En als het de Roedel niet was, wie had er dan gefloten? Volgens Andrew huurde de Edison-groep nooit weerwolven in. Had hij het mis? Als je iemand zocht die vermiste proefpersonen kon opsporen, dan was een weerwolf de beste bovennatuurlijke bloedhond die je kon bedenken.

Op dat moment deed het er niet toe. Derek wist wie er had gefloten, en al kon hij het me niet zeggen, alles wat hij deed wees erop dat er problemen dreigden en dat we alleen maar konden hopen dat we die voor konden blijven.

‘Daarginds is een beekje,’ zei ik, wijzend. ‘Als degene die we proberen af te schudden een weerwolf is, dan kan het water ons spoor verbergen, toch?’

Hij antwoordde door die kant uit te rennen.

 

Het beekje was maar een zielig stroompje, maar het was genoeg om ons spoor te verbergen. Terwijl we door de bedding renden, werd die steeds dieper; de oevers aan weerszijden veranderden in lage kliffen. Als we doorliepen zouden we misschien vast komen te zitten.

Derek ging voorop en klauterde de oever van het beekje op, met mij in zijn kielzog; mijn drijfnatte sportschoenen gleden weg in de modder toen ik me aan wortels vastklampte om mezelf omhoog te trekken. Ik bewoog zo geruisloos als ik kon, wetend dat andere weerwolven net zo’n scherp gehoor hadden als Derek.

We renden langs de oever tot we een dicht stuk bos bereikten.
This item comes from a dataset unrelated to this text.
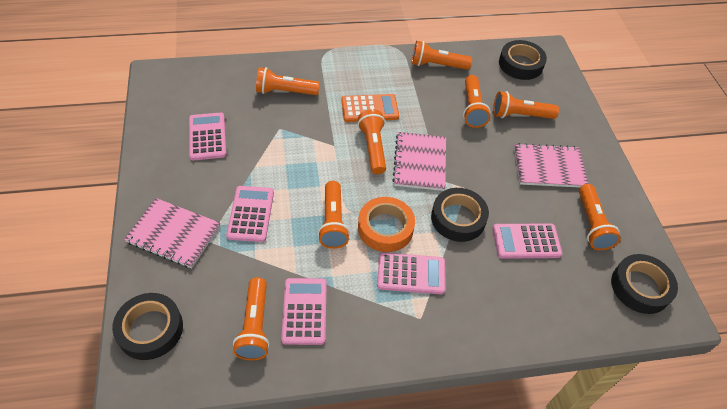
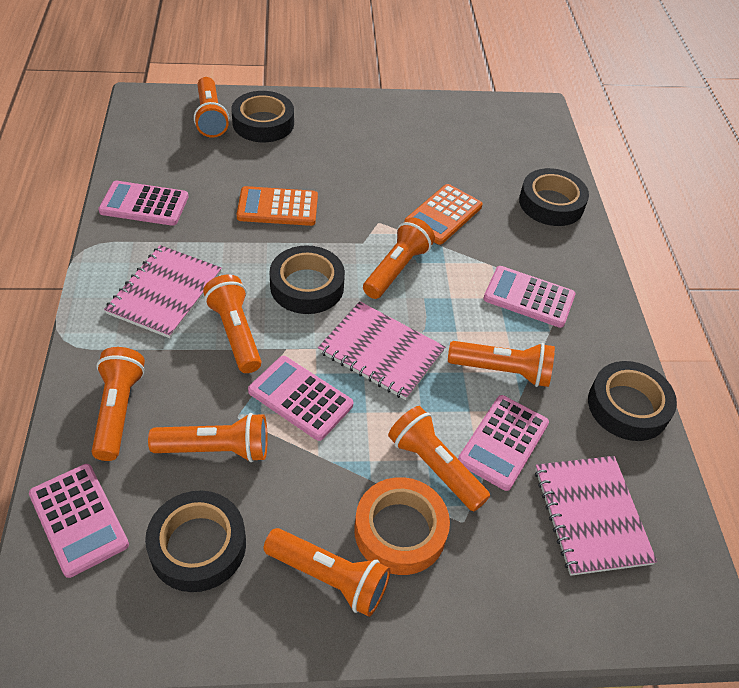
black tape: 4 -> 5
orange calculator: 1 -> 2

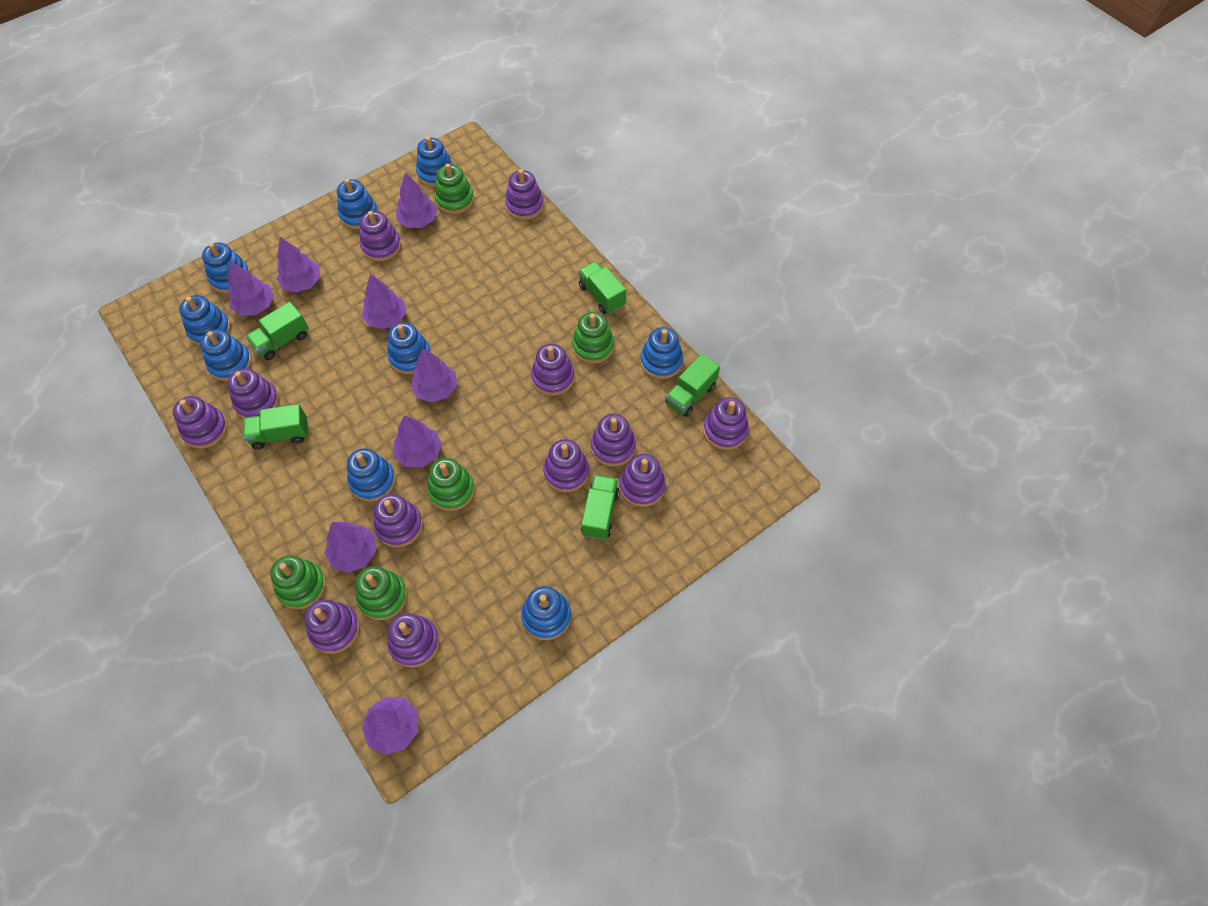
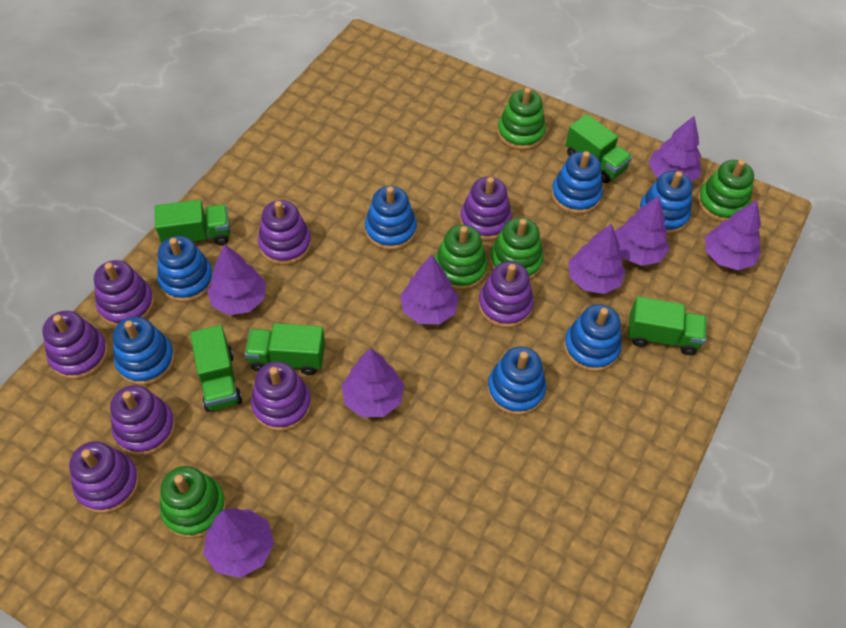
blue stacking toy: 9 -> 7
purple stacking toy: 12 -> 8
Derek duwde me naar een open plek in het midden. Hij liet zich op zijn buik zakken, met zijn voorpoten naar voren en zijn kop en staart naar beneden. Hij probeerde terug te veranderen in zijn menselijke gedaante. Na het een paar minuten grauwend van inspanning te hebben geprobeerd gaf hij het op.

‘We kunnen hier niet blijven,’ zei ik. ‘Als het een weerwolf is...’

Hij gromde ter bevestiging.

‘Dan pikt hij uiteindelijk ons spoor weer op. Zo groot is dit bos niet.’

Weer een grom. Weet ik.

‘Ik denk dat het huis die kant op is.’

Hij schudde zijn kop en wees met zijn snuit een beetje verder naar links.

‘Oké, mooi,’ zei ik. ‘Dan moeten we dus gewoon...’

Hij verstrakte weer, hief zijn snuit op en draaide met zijn oren. Ik ging op mijn hurken naast hem zitten. Hij bleef snuffelen en gromde diep in zijn keel, alsof hij een geur had opgevangen die hij niet meer kon terugvinden. Uiteindelijk duwde hij me naar een opening tussen de bomen met een geluid waarvan ik aannam dat het ‘rennen’ betekende, maar toen ik naar voren schoot zette hij zijn tanden in de achterkant van mijn jas.

‘Langzaam lopen?’ fluisterde ik. ‘Stilletjes?’

Een grom. Ja.

Hij glipte langs me heen en deed een pas naar voren. Toen nog een. Er schoof een wolk voor de maan en het werd pikdonker in het bos. We bleven staan. Rechts van ons knapte een takje. Derek draaide zich zo snel om dat hij tegen me op botste; hij duwde me terug terwijl ik uit alle macht probeerde op de been te blijven, en hapte naar me toen ik niet snel genoeg in beweging kwam.

Terwijl ik me terugtrok naar de open plek zag ik aan de rand ervan een donkere gestalte. Weer knapte er een takje. Derek duwde tegen de achterkant van mijn benen, net zo lang tot ik me aan de andere kant van de open plek bevond, en spoorde me vervolgens aan het dichte struikgewas in te kruipen.

‘Ik kan niet...’ fluisterde ik.

Hij hapte en gromde. Jawel, dat kun je wel.

Ik liet me op mijn knieën zakken en kroop de struiken in, met mijn handen voor me uit om de weg vrij te maken. Iets meer dan een meter verder stuitte ik op een boom. Aan weerszijden werd mijn pad versperd door dichte struiken. Ik draaide me om om tegen Derek te zeggen dat ik niet verder kon, maar hij was aan de rand van mijn holletje blijven staan en blokkeerde de opening met zijn achterhand.

De wolken werden dunner, en op het pad werd opeens een gedaante zichtbaar. Het was een wolf, die net zo zwart was als Derek. Hij leek op ons af te zweven, geruisloos als mist die langzaam maar gestaag oprukt.

Eindelijk schoven de wolken voor de maan vandaan, maar de wolf was nog steeds van zijn snuit tot aan zijn ogen gitzwart. Wel viel me op dat er bleke strepen op zijn flank zaten. Toen ik mijn ogen samenkneep zag ik dat daar geen haar groeide en dat de onbedekte huid roze en rimpelig was van de verse littekens. Die littekens had ik een paar dagen eerder nog gezien.

‘Ramon,’ fluisterde ik.

Derek grauwde; hij borstelde, zijn staart werd dik en hij ontblootte zijn tanden. Maar de andere wolf kwam langzaam maar zeker naderbij. Uiteindelijk rende Derek brullend op hem af.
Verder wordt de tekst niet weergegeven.